Golden Gate marks 75th year


McClatchy Newspapers

LOS ANGELES

The Golden Gate Bridge is getting a little sparkle for its 75th birthday.

On Sunday, remotely operated mirrors on top of the bridge’s towers began flashing narrow beams of reflected sunlight all around the San Francisco Bay in an installation that marries art and science.

“We love our view of the bridge. We’ve always wanted to enhance it with a little sparkle,” said astrophysicist John Vallerga, whose offices at the University of California, Berkeley’s Space Sciences Laboratory in the Berkeley Hills overlook the bay.

Members of the public eventually will be able to arrange their own brief performance by going to the installation’s website and scheduling a time and place for the beam to shine.

Part of the bridge’s yearlong birthday celebration, the project, called Solar Beacon, will remain in place until Aug. 30.

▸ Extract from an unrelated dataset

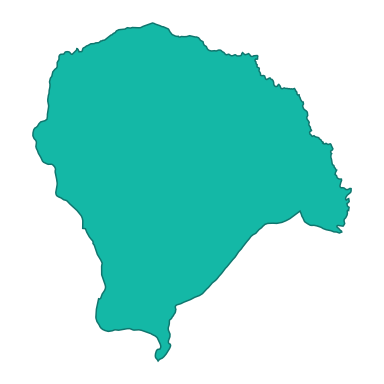 outline of District Autonome De Yamoussoukro, Lacs, Ivory Coast
{"feature_id": "98640826B30232425959699", "entity_name": "District Autonome De Yamoussoukro", "entity_type": "district", "adm_level": 2, "iso_a3": "CIV", "parent_name": "Ivory Coast", "parent_adm1": "Lacs", "projection": "natural_earth1", "projection_center": [-5.252, 6.815], "detail": "fine", "context": "isolated", "style": "filled", "palette": "teal", "viewbox_px": 384, "rotation_deg": 0, "n_neighbors": 0, "source": "geoboundaries", "source_scale": "gbopen_adm2", "svg_char_len": 5831}
<svg xmlns="http://www.w3.org/2000/svg" viewBox="0 0 384 384"><path d="M339.4,233.0L341.8,232.0L341.5,231.1L340.0,230.0L338.6,228.3L337.7,227.7L336.9,226.8L337.0,225.9L337.9,225.4L342.6,226.1L343.3,226.0L344.7,223.6L344.0,220.9L344.3,219.2L345.7,217.8L347.0,215.2L347.4,213.5L347.2,211.0L347.8,210.3L348.6,210.6L349.1,207.3L347.6,206.4L346.9,203.7L348.6,202.3L349.2,201.4L348.7,198.6L347.6,199.1L346.3,200.1L345.6,199.3L345.7,197.6L347.2,195.2L350.5,192.5L350.9,191.7L351.1,190.7L351.1,188.6L350.0,188.4L347.8,189.6L345.9,189.5L344.3,188.1L342.8,187.7L341.1,187.8L340.2,187.0L339.9,185.9L340.8,182.4L341.6,180.4L341.4,179.1L339.1,179.0L337.5,178.1L337.1,177.6L336.5,175.6L335.1,174.5L335.5,172.4L336.7,170.1L336.0,169.8L335.2,168.2L334.2,167.2L334.1,166.1L333.7,165.4L332.6,164.7L332.2,163.8L331.5,159.4L330.8,157.0L331.1,154.2L331.7,153.7L330.7,152.4L330.7,151.2L332.5,149.8L332.9,148.8L331.6,146.1L330.9,144.3L330.2,143.8L328.1,144.5L327.0,144.0L326.5,143.5L325.8,143.4L324.9,144.0L323.3,143.6L322.7,143.1L323.2,142.3L321.7,141.3L320.9,139.8L319.4,138.9L319.0,138.0L318.2,137.5L315.3,136.8L314.0,135.7L312.2,136.4L310.8,134.7L309.9,134.0L309.6,132.3L310.0,131.5L311.5,130.6L311.3,129.9L310.7,129.4L310.3,127.0L309.7,126.4L308.9,124.9L308.8,123.6L309.2,122.7L308.9,121.7L307.2,119.4L306.9,118.5L306.8,117.4L307.0,116.7L307.7,115.6L307.4,112.7L307.0,111.7L306.2,110.9L304.0,109.3L303.1,107.6L302.6,105.8L303.5,104.0L303.2,102.1L302.8,102.2L301.9,101.5L300.7,99.7L300.1,97.8L299.3,96.3L299.1,94.8L297.8,95.0L297.0,94.0L296.9,92.6L296.5,91.5L295.6,90.9L295.5,90.2L294.5,88.5L292.6,89.1L291.7,88.8L290.8,89.1L289.8,88.7L288.1,88.7L287.2,88.4L285.4,88.4L284.2,87.9L282.4,88.7L281.3,88.5L280.8,87.9L280.1,86.0L278.8,84.4L278.0,85.0L277.3,86.2L276.1,86.6L275.4,86.4L274.7,86.0L273.8,84.6L273.6,82.2L273.1,80.8L272.1,79.5L271.4,79.5L270.8,79.0L270.3,78.1L269.4,78.0L266.9,79.5L266.3,79.4L265.8,79.0L265.3,78.1L264.6,76.0L263.4,75.5L261.9,75.7L260.6,75.3L260.4,73.2L259.0,70.8L259.3,68.7L259.0,67.9L257.3,67.2L257.0,66.3L257.1,64.6L256.5,64.2L256.1,63.6L255.9,61.8L255.2,61.2L255.0,60.0L255.7,59.0L257.0,59.3L257.6,58.9L257.5,58.1L257.8,56.1L257.1,55.5L253.7,55.8L252.8,56.4L251.5,56.4L250.9,56.2L249.3,54.2L248.4,53.6L247.5,54.1L245.3,54.7L244.6,54.5L242.6,52.6L241.9,53.4L241.5,54.7L240.9,55.6L239.7,55.9L237.7,56.0L236.8,55.8L235.5,54.8L234.8,54.8L232.7,55.7L231.4,55.8L230.7,55.5L228.8,54.2L226.2,54.8L225.1,54.0L223.9,52.5L222.2,51.6L221.1,50.5L220.1,50.1L218.6,50.1L216.2,51.0L214.6,50.7L211.3,51.0L209.2,50.4L208.4,50.0L207.3,48.8L206.4,46.7L205.9,46.2L204.7,45.6L204.1,45.0L203.5,43.8L203.0,41.7L200.6,40.4L198.6,37.8L196.6,37.0L195.3,37.0L189.6,35.7L186.6,36.6L184.1,36.7L181.3,36.5L180.0,37.1L179.0,37.0L178.2,36.2L177.6,36.4L175.7,36.2L172.1,34.5L169.9,31.7L168.7,29.4L168.2,28.9L163.4,26.8L161.9,26.6L159.8,25.6L155.6,24.2L154.0,23.4L152.5,23.0L143.0,26.4L140.7,27.6L139.2,27.8L132.4,27.5L130.3,28.1L127.3,27.7L124.9,29.1L118.9,29.7L116.4,30.9L115.2,32.6L113.3,33.5L112.0,34.8L110.9,35.1L104.5,40.2L103.0,40.3L101.5,41.0L100.7,41.0L99.5,42.2L98.4,42.7L95.7,42.9L94.1,43.6L90.8,43.8L87.9,45.5L86.4,46.0L85.4,46.9L83.2,48.1L82.6,49.2L82.4,50.6L81.6,51.6L79.0,51.8L78.6,50.5L78.0,49.5L77.4,48.7L76.8,48.6L76.5,50.1L72.2,54.3L71.3,54.2L69.4,52.1L68.0,51.7L66.7,51.7L65.3,52.0L63.7,54.1L60.7,54.3L59.6,55.1L59.0,56.4L59.0,59.4L57.2,62.5L57.2,66.7L56.5,68.1L54.8,69.4L52.8,71.9L51.8,76.3L50.4,78.2L49.5,81.9L50.0,84.4L49.9,87.0L49.2,90.3L49.0,93.5L48.4,95.3L47.8,99.4L47.8,101.2L48.6,105.4L48.6,106.8L47.4,114.4L47.4,116.3L47.0,119.2L45.0,120.7L40.7,121.9L38.9,123.8L37.5,126.2L36.3,127.3L34.7,128.2L33.7,129.9L33.0,132.9L32.9,135.8L34.1,138.6L35.6,140.2L36.3,141.6L36.4,142.9L35.9,146.6L36.4,148.5L37.4,150.4L38.4,153.3L40.8,157.4L42.5,161.1L43.7,162.3L47.3,164.0L48.3,164.3L51.5,164.2L52.2,164.5L53.3,165.3L54.8,167.1L55.4,168.6L55.5,169.5L55.2,170.7L55.2,172.3L56.6,179.0L57.2,183.1L57.1,185.0L55.8,192.4L56.0,194.1L56.4,195.1L56.9,195.8L58.6,196.9L61.2,198.0L63.6,199.7L66.1,200.4L67.1,201.0L69.8,203.9L77.0,210.5L81.2,215.7L82.2,217.9L82.8,220.6L82.7,228.4L85.4,228.7L86.8,232.3L89.3,236.8L91.4,239.5L92.7,240.9L93.1,242.0L93.0,243.5L94.3,245.3L97.4,254.5L100.7,259.9L102.2,263.1L101.6,266.2L101.7,274.8L105.1,284.7L105.5,286.5L105.5,287.6L105.3,288.7L104.7,290.3L102.2,294.0L100.7,298.2L99.4,299.1L98.6,298.8L96.4,309.2L95.9,317.1L96.0,318.3L97.0,321.6L99.1,324.8L99.9,326.5L100.7,327.8L102.6,329.4L105.0,330.5L108.3,331.4L112.2,330.8L114.9,329.8L118.7,330.2L127.1,328.7L129.8,328.6L133.0,329.9L134.0,330.1L138.9,329.8L141.5,330.3L151.1,333.7L151.9,334.3L155.3,336.0L157.2,337.6L160.3,344.2L160.8,346.2L160.7,347.4L159.9,349.1L157.7,349.4L156.9,350.1L156.3,351.1L155.5,353.8L155.3,355.9L155.5,357.2L155.9,358.0L157.3,359.6L158.1,361.0L159.5,359.4L162.3,358.1L163.9,356.7L166.1,354.1L169.5,348.6L170.4,346.5L170.6,345.3L170.2,344.2L169.3,343.8L168.6,343.0L168.4,342.2L168.5,340.6L169.9,336.8L170.0,334.1L168.4,330.2L168.2,328.6L168.4,327.1L169.0,325.3L169.3,323.7L169.4,320.8L169.7,319.9L171.4,318.6L172.4,316.7L173.4,315.7L173.8,314.6L175.0,313.0L175.5,311.7L175.5,310.5L175.9,309.8L175.2,306.9L175.8,305.6L176.7,304.9L180.8,303.7L183.8,302.2L190.6,299.5L194.7,297.3L199.5,295.5L202.5,293.6L206.8,288.9L208.4,287.5L212.3,282.9L215.6,280.3L217.3,278.5L218.8,276.5L221.5,273.5L225.5,268.2L226.9,266.8L232.6,259.8L235.1,257.1L238.7,251.7L241.4,248.8L242.7,246.9L247.1,241.3L249.1,239.0L251.0,236.4L253.1,234.7L255.8,233.3L259.0,229.6L261.7,227.6L262.6,226.4L263.3,225.9L264.9,224.4L267.7,223.4L272.9,223.2L276.7,223.4L281.9,222.4L286.0,220.7L289.8,218.7L300.0,211.1L301.2,213.9L301.9,216.2L303.0,218.1L304.4,221.3L305.0,222.0L307.7,223.8L310.2,225.2L311.5,225.4L314.0,225.3L316.9,225.9L321.1,227.3L323.2,228.6L326.2,229.7L331.0,230.7L334.0,231.9L336.5,232.0L339.4,233.0Z" fill="#14b8a6" stroke="#0f766e" stroke-width="1.5"/></svg>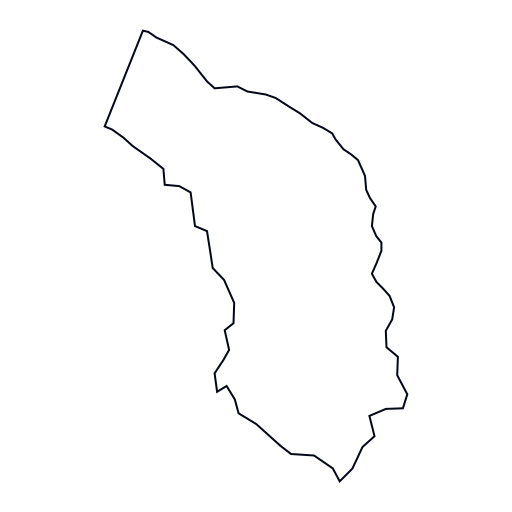 Prastio Lefkosias, Cyprus
{"feature_id": "46923920B44664776517554", "entity_name": "Prastio Lefkosias", "entity_type": "district", "adm_level": 2, "iso_a3": "CYP", "parent_name": "Cyprus", "parent_adm1": "", "projection": "albers", "projection_center": [32.934, 35.176], "detail": "fine", "context": "isolated", "style": "outline", "palette": "ink", "viewbox_px": 512, "rotation_deg": 0, "n_neighbors": 0, "source": "geoboundaries", "source_scale": "gbopen_adm2", "svg_char_len": 1074}
<svg xmlns="http://www.w3.org/2000/svg" viewBox="0 0 512 512"><path d="M339.7,481.3L352.4,468.6L362.5,447.0L374.5,436.2L369.4,415.9L385.9,408.9L402.9,408.3L407.3,394.3L397.2,375.2L397.9,356.8L386.5,347.3L385.8,330.8L392.2,319.4L394.1,307.3L389.6,295.9L383.3,288.9L376.4,281.9L371.9,273.7L376.4,263.5L381.4,250.8L381.4,242.6L376.3,236.2L371.9,226.1L373.2,214.0L375.7,206.4L370.0,198.1L366.2,189.9L365.0,175.9L358.0,160.1L351.1,154.4L343.5,149.3L335.7,139.6L332.2,133.4L323.1,127.9L312.1,122.9L299.9,113.3L287.9,105.9L275.7,98.0L265.8,94.5L248.6,91.7L247.4,91.5L237.3,86.4L214.6,88.3L207.0,81.4L194.4,65.5L183.6,54.1L173.5,45.2L156.5,37.6L148.3,31.9L142.9,30.7L104.7,126.4L112.2,129.6L123.6,137.8L132.5,145.9L150.8,158.8L163.4,168.9L164.7,184.8L179.2,186.1L190.6,192.4L195.0,226.1L207.0,231.1L210.2,251.5L212.7,268.0L224.1,280.0L234.2,302.9L233.5,323.2L224.7,330.2L229.1,349.9L223.4,360.0L214.6,373.3L217.1,391.8L226.6,386.0L234.8,399.4L238.6,413.3L256.3,424.1L280.3,445.7L291.0,454.0L314.0,455.5L332.8,468.4L339.7,481.3Z" fill="none" stroke="#020617" stroke-width="2"/></svg>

Bridge workers installed one of two sets of mirrors, or heliostats, atop each of the bridge’s two 746-foot towers Friday. The heliostats, about two feet across, are swiveled and tilted by motors directed by cellphone commands.

“It’s art in progress. It’s never been done before, and we don’t know what it’s going to look like,” said Vallerga, who is executing the project with a group of volunteers.

Normally he builds instruments for astronomical spacecraft, including ones bound for Pluto and Jupiter. That work, he added, is “very utilitarian. It’s not often we can appreciate its artistic value. This is a little bit different.”